When you inject an HTTP Beacon into a process, the user will see a prompt for the username and password of their restrictive proxy. This assumes a proxy authentication failure happens in the first place. You’re dealing with some strong egress restrictions if this is the case.

The prompt will come from the application that you injected into. If it’s Internet Explorer, the payload should inherit the user’s cached proxy credentials. If it’s the Java Updater, the user will see that the Java Updater is prompting them. Pretty sneaky, right?

When you inject an HTTP Beacon, take care to inject one from another team server. Cobalt Strike is designed to connect to multiple servers and manage them from one client. There’s a reason for this. You want different sets of command and control infrastructure for different phases of your engagement. When you’re ready to do noisy post-exploitation, you want to spawn accesses to alternate infrastructure. If the alternate infrastructure gets caught, it doesn’t blow the access you’ve worked to gain in your target’s network.
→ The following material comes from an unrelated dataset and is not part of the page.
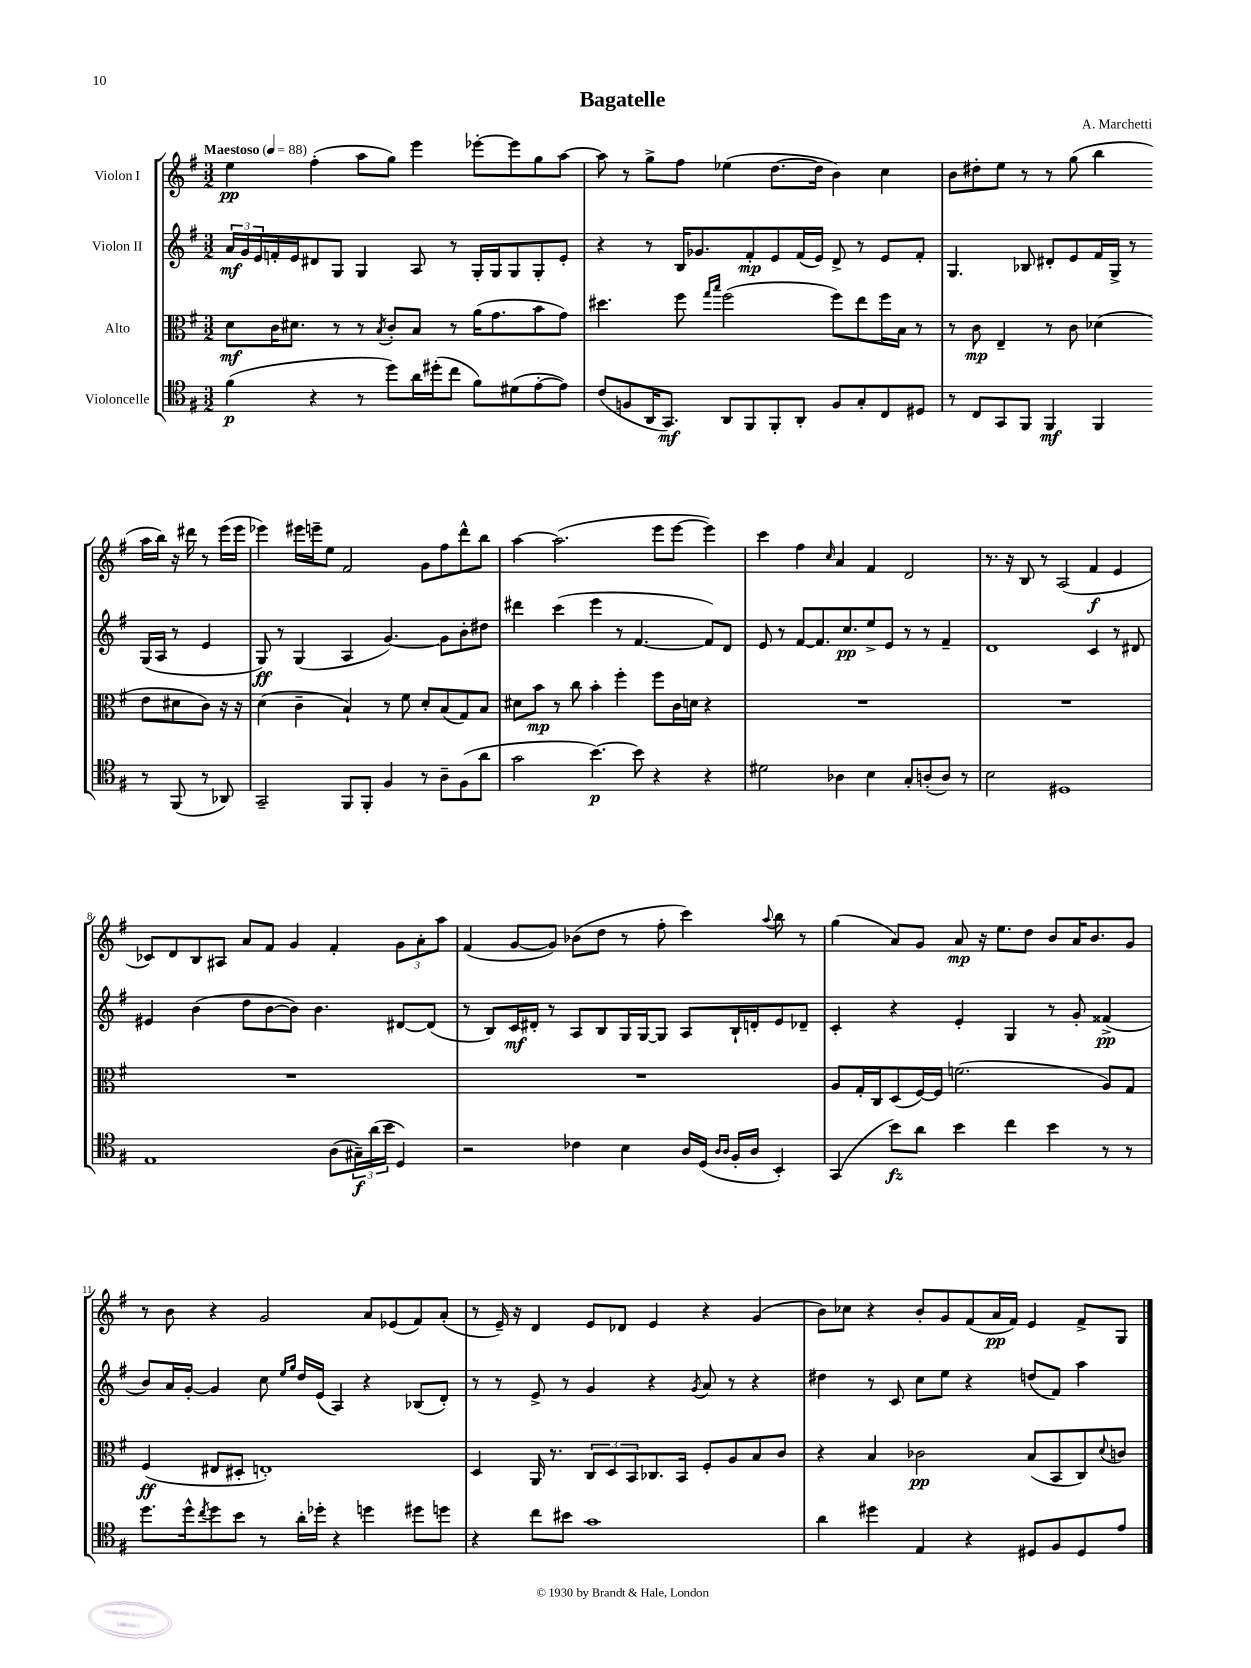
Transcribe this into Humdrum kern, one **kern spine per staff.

Once we get an HTTP Beacon on an alternate team server, we’re ready for post-exploitation. Since we’re here to do heavy lifting, we want to bring Meterpreter and other tools into this environment. Speed up Beacon’s communication with the command sleep 0. Then, request a meterpreter session, tunneled through Beacon: type meterpreter and press enter. When the Beacon checks in next, its communication will speed up and in approximately ten seconds—we will have a Meterpreter session.

Our current Meterpreter session exists because it’s tunneled through our Beacon. A lot of Metasploit Framework post exploitation actions create new Meterpreter sessions. If we can’t get these sessions out, we’re dead in the water. Not to worry though.

Cobalt Strike exposes obscure Metasploit functionality that forces a payload handler to set up a port forward on a host with a Meterpreter session. In Cobalt Strike, I call this a pivot listener. It’s a reverse listener that connects to you through a Meterpreter session. Right-click a host, go to Meterpreter -> Pivoting -> Listener… to set one up.

Once you have a pivot listener, the world opens up. Now you can run bypassuac, current_user_psexec, and other Metasploit Framework modules that allow you to escalate and expand your access. When you need to spawn a new session—point the module to your pivot listener. Pivot listeners are integrated into Cobalt Strike’s workflow the same way Beacon is.

At this point, all of the actions you take have a path out to the internet—through your Meterpreter session tunneled through an HTTP Beacon.

Once you get a beachhead, your first job is create a safe channel out of your target’s network. Once you have that channel, the next job is to spread to other systems. You don’t need to take the whole network at this point. Your goal is multiple systems that you may use as beachheads if one gets caught. Once your position is safe, then comes the heavy post-exploitation. I’ve discussed how Meterpreter can tunnel through Beacon to benefit from some of the extra features to defeat tough egress restrictions. With pivot listeners, you gain the freedom to work in your target’s network as if the egress restrictions didn’t exist at all.

Yes, there’s a method to all of this madness.